An e-toll gantry on the N1 highway. File photo: Thobile Mathonsi / INLSA

PRETORIA – Electronic Toll Collection (ETC), which in 2009 was awarded the original contract by the SA National Roads Agency (Sanral) for the Gauteng Freeway Improvement Project (GFIP), would continue to manage e-tolling until at least December 2 next year.

ETC, a wholly-owned subsidiary of the Austrian-based Kapsch Group, confirmed this yesterday in a statement about setting “the record straight” on the renewal of the e-tolling contract.

It said the full operations portion of the contract it was awarded by Sanral on September 18, 2009, included Open Road Tolling (ORT) services for a period of eight years plus five-year contracts each from the commencement of tolling for the Violations Processing Centre (VPC) and the Transaction Clearing House (TCH).

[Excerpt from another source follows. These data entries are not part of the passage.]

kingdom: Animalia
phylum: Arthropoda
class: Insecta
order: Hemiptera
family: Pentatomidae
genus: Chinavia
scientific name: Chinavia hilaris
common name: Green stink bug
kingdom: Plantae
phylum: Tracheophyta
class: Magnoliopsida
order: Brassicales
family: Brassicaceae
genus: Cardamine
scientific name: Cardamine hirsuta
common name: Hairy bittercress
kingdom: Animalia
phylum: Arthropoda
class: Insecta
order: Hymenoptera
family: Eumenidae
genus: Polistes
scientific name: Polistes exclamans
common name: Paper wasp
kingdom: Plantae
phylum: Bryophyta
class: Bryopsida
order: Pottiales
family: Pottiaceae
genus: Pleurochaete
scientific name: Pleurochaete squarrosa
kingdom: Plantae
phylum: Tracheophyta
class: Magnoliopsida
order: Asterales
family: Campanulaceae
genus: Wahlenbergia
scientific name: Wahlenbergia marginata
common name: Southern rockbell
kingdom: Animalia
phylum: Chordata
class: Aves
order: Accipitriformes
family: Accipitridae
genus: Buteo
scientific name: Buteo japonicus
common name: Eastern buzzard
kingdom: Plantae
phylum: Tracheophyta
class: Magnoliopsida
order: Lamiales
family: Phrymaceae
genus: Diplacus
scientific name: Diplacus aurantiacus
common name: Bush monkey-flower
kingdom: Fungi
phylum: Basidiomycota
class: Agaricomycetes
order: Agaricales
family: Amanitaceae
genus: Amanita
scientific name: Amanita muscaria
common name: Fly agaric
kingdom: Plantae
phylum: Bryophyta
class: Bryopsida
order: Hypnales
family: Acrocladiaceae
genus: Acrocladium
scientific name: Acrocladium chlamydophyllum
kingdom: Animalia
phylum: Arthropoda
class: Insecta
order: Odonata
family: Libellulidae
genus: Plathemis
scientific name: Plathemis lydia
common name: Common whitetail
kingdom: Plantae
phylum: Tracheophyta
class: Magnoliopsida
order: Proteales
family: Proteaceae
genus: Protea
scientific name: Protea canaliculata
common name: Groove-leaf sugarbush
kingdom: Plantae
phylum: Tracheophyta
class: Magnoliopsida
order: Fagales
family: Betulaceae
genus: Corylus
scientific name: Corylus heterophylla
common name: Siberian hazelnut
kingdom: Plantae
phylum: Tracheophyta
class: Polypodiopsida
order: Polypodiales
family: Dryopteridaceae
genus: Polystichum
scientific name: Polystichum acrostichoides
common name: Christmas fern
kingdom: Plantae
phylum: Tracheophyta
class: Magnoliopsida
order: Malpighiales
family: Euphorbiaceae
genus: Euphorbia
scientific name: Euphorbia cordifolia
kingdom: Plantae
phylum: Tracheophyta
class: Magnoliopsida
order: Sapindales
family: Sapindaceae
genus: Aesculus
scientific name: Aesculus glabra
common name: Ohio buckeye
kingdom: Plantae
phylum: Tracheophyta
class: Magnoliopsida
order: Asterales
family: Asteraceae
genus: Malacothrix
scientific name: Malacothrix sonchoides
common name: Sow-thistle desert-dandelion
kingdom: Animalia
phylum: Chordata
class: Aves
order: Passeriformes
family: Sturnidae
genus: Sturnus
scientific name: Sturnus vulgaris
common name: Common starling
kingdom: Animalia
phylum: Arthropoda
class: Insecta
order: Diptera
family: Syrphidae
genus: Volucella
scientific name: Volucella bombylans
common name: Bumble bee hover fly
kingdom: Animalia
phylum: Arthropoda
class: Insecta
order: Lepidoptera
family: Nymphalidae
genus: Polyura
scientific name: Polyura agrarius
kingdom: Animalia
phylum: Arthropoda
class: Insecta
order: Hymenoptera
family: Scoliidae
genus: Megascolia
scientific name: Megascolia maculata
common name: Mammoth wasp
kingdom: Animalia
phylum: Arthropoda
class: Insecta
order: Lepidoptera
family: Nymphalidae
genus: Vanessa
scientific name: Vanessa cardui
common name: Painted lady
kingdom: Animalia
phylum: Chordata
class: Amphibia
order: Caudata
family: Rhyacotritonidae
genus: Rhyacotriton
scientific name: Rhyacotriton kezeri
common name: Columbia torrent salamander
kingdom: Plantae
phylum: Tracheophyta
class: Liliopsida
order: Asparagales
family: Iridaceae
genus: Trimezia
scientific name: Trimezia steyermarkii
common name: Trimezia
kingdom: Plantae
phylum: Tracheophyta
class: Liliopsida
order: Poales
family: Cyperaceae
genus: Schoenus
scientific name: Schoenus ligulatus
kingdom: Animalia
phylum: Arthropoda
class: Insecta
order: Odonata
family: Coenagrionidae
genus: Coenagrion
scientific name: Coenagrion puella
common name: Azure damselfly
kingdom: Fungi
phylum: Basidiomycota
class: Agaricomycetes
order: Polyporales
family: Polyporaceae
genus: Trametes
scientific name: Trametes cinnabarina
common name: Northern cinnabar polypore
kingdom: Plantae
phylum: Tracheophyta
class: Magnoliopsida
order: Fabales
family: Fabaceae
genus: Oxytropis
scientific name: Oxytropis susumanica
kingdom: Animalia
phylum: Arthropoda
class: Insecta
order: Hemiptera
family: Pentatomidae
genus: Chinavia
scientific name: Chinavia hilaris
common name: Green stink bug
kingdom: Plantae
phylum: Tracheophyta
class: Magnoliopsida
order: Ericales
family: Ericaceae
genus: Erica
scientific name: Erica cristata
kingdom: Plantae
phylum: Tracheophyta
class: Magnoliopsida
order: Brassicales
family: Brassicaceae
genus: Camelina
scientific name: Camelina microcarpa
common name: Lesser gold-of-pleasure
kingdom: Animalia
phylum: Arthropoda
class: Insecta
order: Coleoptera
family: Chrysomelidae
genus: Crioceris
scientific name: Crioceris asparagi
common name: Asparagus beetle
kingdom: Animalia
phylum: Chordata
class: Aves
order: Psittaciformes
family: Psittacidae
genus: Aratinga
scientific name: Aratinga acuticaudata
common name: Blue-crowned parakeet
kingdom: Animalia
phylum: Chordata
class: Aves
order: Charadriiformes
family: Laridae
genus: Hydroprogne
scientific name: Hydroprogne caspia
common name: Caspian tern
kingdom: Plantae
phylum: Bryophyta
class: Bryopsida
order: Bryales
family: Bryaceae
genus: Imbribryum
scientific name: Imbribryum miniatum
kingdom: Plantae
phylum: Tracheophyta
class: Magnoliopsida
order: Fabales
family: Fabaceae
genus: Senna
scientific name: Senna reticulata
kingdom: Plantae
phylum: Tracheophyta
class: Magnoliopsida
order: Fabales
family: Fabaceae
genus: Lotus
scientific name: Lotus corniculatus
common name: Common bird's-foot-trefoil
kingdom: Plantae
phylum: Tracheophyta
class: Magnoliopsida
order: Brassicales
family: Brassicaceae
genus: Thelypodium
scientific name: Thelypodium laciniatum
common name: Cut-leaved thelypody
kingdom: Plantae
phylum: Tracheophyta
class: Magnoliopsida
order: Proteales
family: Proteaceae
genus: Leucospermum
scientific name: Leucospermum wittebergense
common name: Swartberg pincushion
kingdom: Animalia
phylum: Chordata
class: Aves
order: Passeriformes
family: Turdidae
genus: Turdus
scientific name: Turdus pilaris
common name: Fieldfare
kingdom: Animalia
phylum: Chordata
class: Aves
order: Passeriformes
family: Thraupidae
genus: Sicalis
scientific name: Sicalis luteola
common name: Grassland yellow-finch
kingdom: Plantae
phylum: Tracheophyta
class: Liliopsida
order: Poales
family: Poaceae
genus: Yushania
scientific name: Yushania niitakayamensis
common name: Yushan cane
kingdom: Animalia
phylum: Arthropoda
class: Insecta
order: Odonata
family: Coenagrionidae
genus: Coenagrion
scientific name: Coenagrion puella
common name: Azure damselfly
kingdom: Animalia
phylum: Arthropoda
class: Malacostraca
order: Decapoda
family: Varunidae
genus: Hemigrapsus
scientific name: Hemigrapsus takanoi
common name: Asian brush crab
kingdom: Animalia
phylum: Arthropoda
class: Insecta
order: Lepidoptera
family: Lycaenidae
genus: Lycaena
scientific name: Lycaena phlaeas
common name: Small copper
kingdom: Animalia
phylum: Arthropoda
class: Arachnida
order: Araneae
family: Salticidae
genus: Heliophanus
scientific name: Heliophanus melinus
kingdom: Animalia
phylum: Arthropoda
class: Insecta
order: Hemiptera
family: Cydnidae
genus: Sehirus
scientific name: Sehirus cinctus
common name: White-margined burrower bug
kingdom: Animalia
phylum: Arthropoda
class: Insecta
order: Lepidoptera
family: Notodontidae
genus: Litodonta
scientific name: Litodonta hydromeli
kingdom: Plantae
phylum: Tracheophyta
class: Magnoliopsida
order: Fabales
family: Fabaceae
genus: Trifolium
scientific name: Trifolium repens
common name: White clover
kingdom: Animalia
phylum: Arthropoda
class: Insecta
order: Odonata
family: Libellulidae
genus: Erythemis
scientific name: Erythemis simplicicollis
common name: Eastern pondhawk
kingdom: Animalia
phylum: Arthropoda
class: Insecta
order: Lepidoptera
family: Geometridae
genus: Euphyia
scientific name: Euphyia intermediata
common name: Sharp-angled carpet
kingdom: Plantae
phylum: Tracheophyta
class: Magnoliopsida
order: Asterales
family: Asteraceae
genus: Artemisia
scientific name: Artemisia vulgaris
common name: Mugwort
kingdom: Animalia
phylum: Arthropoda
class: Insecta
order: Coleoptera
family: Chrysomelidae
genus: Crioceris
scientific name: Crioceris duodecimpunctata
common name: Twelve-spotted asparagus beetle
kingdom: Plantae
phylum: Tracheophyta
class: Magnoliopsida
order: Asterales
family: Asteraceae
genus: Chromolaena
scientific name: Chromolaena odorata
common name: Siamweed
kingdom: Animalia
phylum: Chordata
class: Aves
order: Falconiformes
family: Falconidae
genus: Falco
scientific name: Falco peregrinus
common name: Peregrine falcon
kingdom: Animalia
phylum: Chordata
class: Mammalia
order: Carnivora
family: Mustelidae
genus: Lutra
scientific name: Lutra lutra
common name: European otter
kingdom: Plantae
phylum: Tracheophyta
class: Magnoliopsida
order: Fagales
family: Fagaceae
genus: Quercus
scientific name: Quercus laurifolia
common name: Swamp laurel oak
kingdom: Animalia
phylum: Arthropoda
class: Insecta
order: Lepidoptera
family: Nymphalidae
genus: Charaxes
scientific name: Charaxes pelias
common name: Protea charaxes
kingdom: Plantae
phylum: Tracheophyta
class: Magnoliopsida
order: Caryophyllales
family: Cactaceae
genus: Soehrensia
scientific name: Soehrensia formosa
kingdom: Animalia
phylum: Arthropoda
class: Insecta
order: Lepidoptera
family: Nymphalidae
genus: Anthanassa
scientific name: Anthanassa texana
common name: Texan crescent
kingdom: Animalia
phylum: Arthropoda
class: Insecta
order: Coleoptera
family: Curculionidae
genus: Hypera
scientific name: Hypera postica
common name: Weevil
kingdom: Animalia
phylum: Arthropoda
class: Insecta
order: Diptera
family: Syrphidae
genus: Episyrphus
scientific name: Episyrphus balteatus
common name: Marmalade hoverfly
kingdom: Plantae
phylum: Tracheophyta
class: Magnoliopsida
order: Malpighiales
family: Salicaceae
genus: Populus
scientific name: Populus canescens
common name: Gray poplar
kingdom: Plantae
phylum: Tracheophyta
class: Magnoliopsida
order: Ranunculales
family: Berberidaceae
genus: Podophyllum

ETC added that a sub-clause of the special provisions in the full works contract stated that Sanral, as the employer, “shall have the option to extend the operation service period in respect of TCH and VPC for a further period of 12 months”.

However, ETC said these contractual terms were amended through an amicable settlement signed by ETC and Sanral on April 3 last year, “such that it shall be six years for the full works (for the avoidance of doubt, the operation service period for the ORT, TCH and VPC shall end on December 2, 2019)”.

ETC said it was further agreed that Sanral “shall have the option, on written notice to the contractor (ETC) prior to the expiry of the operation service period, to extend the contract for a further period of 12 or 24 months".

It stressed that the ORT, TCH and VPC were, therefore, now all one six-year contract, with the option to extend it for another one or two years.

ETC said the settlement was approved by the Treasury, based on the fact that Sanral would not have spent the entire contract value by the end of the maximum two-year extension.

Coenie Vermaak, the chief executive of ETC, told a transport forum last week that the non-compliance of motorists in paying their e-tolls had resulted in the R22 billion originally invested in the GFIP ballooning to R40.5bn because of interest on the debt.